What is Sleep paralysis?
Sleep paralysis is when you cannot move or speak as you are waking up or falling asleep. It can be scary but it’s harmless and most people will only get it once or twice in their life.
While falling asleep or waking up, your brain helps the muscles in your arms and legs relax. With sleep paralysis, you regain awareness but can’t move.
Paralysis is temporary and isn’t a sign of a major medical issue. Pinpointing the source of your symptoms and addressing them can help you avoid future episodes.
How long do sleep paralysis episodes last?
They last anywhere between a few seconds and a few minutes.
Why and how does sleep paralysis happen?
During the rapid eye movement (REM) sleep stage, you’re likely to have dreams. The brain prevents muscles in your limbs from moving to protect yourself from acting dreams out and hurting yourself.
Sleep paralysis happens when you regain awareness going into or coming out of REM. Because narcolepsy is characterized by unstable wakefulness and unstable sleep, people with narcolepsy have frequent night awakenings that can be associated with sleep paralysis.
What happens during sleep paralysis?
During sleep paralysis you may feel:
- awake but cannot move, speak or open your eyes
- like someone is in your room
- like something is pushing you down
These feelings can last up to several minutes.
What are the symptoms of sleep paralysis?
The symptoms include:
- Paralysis in your limbs.
- Inability to speak.
- Sense of suffocation
- Tightening around your throat.
- Daytime sleepiness may be a sign of narcolepsy.
Causes of sleep paralysis
Sleep paralysis happens when you cannot move your muscles as you are waking up or falling asleep. This is because you are in sleep mode but your brain is active.
It’s not clear why sleep paralysis can happen but it has been linked with:
- Insomnia: disrupted sleeping patterns – for example, because of shift work or jet lag
- Narcolepsy – a long-term condition that causes a person to suddenly fall asleep
- Post-traumatic stress disorder (PTSD)
- General anxiety disorder
- Panic disorder
- Family history of sleep paralysis
- Drugs-Good use of drugs like heroin and cocaine can start sleep paralysis.
- Sleeping on back–While sleeping, sleeping posture plays the game.
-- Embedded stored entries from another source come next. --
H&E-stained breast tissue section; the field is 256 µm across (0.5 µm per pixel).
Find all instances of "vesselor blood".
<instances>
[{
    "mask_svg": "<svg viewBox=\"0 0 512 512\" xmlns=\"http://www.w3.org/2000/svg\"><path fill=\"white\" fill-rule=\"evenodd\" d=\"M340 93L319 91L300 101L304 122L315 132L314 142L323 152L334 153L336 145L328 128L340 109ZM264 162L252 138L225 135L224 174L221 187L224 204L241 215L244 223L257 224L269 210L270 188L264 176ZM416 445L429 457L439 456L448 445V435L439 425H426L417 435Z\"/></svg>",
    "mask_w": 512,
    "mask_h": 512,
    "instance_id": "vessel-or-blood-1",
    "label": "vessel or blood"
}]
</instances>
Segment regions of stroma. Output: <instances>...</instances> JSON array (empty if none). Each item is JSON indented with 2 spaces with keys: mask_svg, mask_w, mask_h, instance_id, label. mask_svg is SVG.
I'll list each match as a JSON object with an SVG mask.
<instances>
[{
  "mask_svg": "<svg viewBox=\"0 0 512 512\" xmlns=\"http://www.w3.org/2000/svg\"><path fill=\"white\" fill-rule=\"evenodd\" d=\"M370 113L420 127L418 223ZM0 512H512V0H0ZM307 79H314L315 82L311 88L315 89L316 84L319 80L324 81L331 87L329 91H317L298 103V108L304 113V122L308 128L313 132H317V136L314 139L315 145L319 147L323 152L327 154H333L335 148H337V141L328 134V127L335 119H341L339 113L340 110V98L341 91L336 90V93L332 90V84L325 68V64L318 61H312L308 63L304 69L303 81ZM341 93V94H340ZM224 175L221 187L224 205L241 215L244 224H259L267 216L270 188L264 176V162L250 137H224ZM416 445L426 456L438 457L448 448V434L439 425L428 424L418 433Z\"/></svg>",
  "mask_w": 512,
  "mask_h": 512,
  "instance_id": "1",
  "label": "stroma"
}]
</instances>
Wrong sleeping posture or sleeping on the back can cause sleep paralysis.
- Poor mental health–People who have a mental disorder are the primary victims of sleep paralysis.
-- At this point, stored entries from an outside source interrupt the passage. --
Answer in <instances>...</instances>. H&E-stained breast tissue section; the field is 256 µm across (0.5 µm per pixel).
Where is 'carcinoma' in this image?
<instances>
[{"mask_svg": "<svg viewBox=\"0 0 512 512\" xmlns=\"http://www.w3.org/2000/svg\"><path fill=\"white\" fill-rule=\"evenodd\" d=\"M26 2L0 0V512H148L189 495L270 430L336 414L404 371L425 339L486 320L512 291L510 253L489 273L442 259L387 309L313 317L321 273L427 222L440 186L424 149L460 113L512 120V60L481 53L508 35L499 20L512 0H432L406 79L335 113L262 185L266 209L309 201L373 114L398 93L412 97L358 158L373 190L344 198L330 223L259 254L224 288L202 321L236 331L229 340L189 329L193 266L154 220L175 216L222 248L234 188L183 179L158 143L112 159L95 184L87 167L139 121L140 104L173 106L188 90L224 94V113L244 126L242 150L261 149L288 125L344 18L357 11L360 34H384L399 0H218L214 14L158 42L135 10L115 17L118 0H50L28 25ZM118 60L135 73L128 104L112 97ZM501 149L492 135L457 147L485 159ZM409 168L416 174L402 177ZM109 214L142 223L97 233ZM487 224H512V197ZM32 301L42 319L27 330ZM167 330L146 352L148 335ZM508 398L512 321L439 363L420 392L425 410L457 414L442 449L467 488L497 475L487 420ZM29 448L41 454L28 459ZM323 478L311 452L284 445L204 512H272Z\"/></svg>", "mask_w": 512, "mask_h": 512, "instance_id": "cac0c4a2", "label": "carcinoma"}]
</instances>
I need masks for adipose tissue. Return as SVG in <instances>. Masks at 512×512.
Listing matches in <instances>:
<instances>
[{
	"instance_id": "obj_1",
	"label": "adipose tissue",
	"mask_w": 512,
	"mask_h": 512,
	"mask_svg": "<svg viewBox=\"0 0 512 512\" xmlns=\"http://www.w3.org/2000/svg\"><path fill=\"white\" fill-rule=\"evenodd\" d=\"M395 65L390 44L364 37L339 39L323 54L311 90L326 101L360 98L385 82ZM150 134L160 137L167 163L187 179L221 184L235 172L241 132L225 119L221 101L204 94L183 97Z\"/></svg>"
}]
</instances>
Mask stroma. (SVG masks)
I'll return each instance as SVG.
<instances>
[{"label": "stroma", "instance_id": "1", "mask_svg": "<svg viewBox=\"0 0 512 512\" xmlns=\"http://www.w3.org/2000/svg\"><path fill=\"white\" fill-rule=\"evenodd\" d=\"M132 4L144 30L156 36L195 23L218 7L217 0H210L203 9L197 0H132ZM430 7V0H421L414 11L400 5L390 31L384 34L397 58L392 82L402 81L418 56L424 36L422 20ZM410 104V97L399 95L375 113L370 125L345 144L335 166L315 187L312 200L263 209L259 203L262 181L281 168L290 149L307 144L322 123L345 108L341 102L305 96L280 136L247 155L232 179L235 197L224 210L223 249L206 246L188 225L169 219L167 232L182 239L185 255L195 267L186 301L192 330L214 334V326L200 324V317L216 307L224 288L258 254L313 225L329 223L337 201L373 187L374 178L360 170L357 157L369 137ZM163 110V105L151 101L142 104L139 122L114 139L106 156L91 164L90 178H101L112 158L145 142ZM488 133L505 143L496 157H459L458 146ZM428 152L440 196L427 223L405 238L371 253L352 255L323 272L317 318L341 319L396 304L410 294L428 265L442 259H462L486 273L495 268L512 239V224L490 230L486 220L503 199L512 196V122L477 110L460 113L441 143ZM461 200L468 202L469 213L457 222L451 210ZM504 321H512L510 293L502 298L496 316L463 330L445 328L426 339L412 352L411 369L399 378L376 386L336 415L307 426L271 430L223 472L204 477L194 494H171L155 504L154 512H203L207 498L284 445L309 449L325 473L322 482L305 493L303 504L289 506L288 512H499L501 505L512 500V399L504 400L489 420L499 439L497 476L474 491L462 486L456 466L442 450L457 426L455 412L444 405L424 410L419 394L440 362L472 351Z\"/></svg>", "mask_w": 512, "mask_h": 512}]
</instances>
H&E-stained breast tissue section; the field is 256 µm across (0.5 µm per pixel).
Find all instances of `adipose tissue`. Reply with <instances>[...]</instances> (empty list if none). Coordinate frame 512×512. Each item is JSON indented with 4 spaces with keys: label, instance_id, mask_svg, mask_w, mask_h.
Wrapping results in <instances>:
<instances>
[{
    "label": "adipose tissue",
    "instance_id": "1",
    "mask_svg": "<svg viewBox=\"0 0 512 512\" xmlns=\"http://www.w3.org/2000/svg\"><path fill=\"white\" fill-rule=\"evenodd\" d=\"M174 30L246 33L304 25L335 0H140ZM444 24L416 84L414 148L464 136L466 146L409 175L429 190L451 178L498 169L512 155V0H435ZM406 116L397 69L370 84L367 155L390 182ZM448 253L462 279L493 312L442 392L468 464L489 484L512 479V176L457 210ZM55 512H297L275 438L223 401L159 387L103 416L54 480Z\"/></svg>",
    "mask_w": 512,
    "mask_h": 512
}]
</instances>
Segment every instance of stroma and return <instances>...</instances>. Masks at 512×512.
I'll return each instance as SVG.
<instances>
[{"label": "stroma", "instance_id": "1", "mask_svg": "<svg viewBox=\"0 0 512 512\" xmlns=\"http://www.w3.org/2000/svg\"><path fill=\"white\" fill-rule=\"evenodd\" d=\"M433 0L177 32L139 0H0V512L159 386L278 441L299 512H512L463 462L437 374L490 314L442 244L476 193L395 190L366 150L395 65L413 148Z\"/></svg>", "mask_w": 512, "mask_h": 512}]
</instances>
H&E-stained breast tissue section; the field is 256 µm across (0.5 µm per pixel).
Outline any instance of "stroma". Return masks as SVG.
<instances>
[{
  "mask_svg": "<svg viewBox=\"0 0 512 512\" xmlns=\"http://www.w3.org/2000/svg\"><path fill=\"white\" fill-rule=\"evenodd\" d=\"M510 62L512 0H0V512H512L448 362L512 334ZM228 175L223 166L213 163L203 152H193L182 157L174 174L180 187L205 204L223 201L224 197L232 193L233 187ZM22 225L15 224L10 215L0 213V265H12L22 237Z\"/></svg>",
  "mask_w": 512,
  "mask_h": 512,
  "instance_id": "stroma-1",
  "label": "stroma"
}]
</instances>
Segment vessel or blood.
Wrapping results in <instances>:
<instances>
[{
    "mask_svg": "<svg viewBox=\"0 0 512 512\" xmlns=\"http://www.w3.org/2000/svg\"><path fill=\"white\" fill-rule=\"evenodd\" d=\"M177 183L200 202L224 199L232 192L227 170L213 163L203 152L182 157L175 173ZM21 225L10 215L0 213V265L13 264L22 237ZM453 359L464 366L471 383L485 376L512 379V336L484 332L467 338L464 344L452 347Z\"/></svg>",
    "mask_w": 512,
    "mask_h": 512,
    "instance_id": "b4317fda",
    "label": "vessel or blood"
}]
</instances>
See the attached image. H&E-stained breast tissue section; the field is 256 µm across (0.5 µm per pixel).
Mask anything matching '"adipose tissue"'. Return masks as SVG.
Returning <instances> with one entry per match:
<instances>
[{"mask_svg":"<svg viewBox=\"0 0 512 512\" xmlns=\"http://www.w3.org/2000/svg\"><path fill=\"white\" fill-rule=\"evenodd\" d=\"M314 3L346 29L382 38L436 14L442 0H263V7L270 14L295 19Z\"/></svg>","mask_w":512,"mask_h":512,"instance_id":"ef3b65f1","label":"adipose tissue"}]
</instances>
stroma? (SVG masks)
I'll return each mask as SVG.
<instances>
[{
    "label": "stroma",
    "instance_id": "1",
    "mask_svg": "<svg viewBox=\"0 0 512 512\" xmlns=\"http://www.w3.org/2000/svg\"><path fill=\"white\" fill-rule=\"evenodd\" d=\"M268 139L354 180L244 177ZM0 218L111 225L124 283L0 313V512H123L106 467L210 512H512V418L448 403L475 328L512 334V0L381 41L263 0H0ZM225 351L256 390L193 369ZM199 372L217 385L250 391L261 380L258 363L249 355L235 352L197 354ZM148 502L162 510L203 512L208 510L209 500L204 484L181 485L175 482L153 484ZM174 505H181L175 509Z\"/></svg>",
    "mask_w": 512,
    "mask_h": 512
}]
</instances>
- Stress-Stress and anxiety cause sleep to get deprived and causes sleep paralysis.
Things you can do to help prevent sleep paralysis
- try to regularly get 6 to 8 hours of sleep a day
- go to bed at roughly the same time each night and get up at the same time each morning
- get regular exercise, but not in the 4 hours before going to bed
- do not eat a big meal, smoke, or drink alcohol or caffeine shortly before going to bed
- do not sleep on your back – this can make sleep paralysis more likely to happen
Non-urgent advice: See a GP if:You often have sleep paralysis and you feel:
- very anxious or scared to go to sleep
- tired all the time due to lack of sleep
Treating sleep paralysis
A GP may be able to treat an underlying condition that could be triggering sleep paralysis such as insomnia or post-traumatic stress disorder.
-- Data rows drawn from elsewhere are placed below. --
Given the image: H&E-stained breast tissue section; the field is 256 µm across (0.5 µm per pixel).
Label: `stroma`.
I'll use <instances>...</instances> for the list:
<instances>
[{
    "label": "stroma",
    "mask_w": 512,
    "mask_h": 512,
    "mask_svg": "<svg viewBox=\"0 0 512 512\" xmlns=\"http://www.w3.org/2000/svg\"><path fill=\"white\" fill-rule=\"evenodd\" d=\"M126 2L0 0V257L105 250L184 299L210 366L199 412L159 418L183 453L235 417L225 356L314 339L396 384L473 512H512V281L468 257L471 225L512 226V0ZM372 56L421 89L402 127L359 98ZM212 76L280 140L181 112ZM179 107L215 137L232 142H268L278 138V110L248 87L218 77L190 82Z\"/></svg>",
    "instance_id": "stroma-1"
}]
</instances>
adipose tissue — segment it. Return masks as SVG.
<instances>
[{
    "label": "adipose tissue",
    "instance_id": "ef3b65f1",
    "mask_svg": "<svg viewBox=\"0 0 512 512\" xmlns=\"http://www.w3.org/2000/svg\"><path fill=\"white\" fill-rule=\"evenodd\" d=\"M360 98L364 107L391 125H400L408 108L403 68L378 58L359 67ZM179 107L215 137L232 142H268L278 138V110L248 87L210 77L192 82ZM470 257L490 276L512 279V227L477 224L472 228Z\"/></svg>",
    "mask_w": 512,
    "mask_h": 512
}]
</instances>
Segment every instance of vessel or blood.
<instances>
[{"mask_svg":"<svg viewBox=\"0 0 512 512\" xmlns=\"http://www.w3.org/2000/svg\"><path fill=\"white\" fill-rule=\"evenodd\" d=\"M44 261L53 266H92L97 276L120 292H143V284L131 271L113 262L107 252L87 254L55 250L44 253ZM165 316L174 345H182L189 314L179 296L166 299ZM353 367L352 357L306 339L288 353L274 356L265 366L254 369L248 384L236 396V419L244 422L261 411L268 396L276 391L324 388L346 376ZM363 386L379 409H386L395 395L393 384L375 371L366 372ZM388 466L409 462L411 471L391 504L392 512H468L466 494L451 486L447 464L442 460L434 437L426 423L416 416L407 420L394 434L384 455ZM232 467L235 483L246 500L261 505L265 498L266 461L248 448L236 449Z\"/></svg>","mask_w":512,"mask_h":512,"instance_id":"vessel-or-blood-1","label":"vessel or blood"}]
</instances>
If this does not help they might refer you to a doctor who specialises in sleep conditions.
How can I prevent future episodes of sleep paralysis?
There isn’t much you can do to prevent sleep paralysis from happening. But there are steps you can take to lower your risk.
One of the best ways to avoid sleep paralysis is to improve the quality of your sleep. You can do this by:
- Having a set sleep schedule with specific times for going to bed and waking up.
- Creating a comfortable sleep environment that’s dark and quiet.
- Putting phones, tablets, e-readers, and computers away in advance of bedtime.
- Relaxing before bed by taking a bath, reading, or listening to soothing music.
Treatment from a specialist
You might be given medicine usually used to treat depression. Taking this type of medicine at a lower dose can also help with sleep paralysis.
You might also be referred for cognitive behavioral therapy (CBT).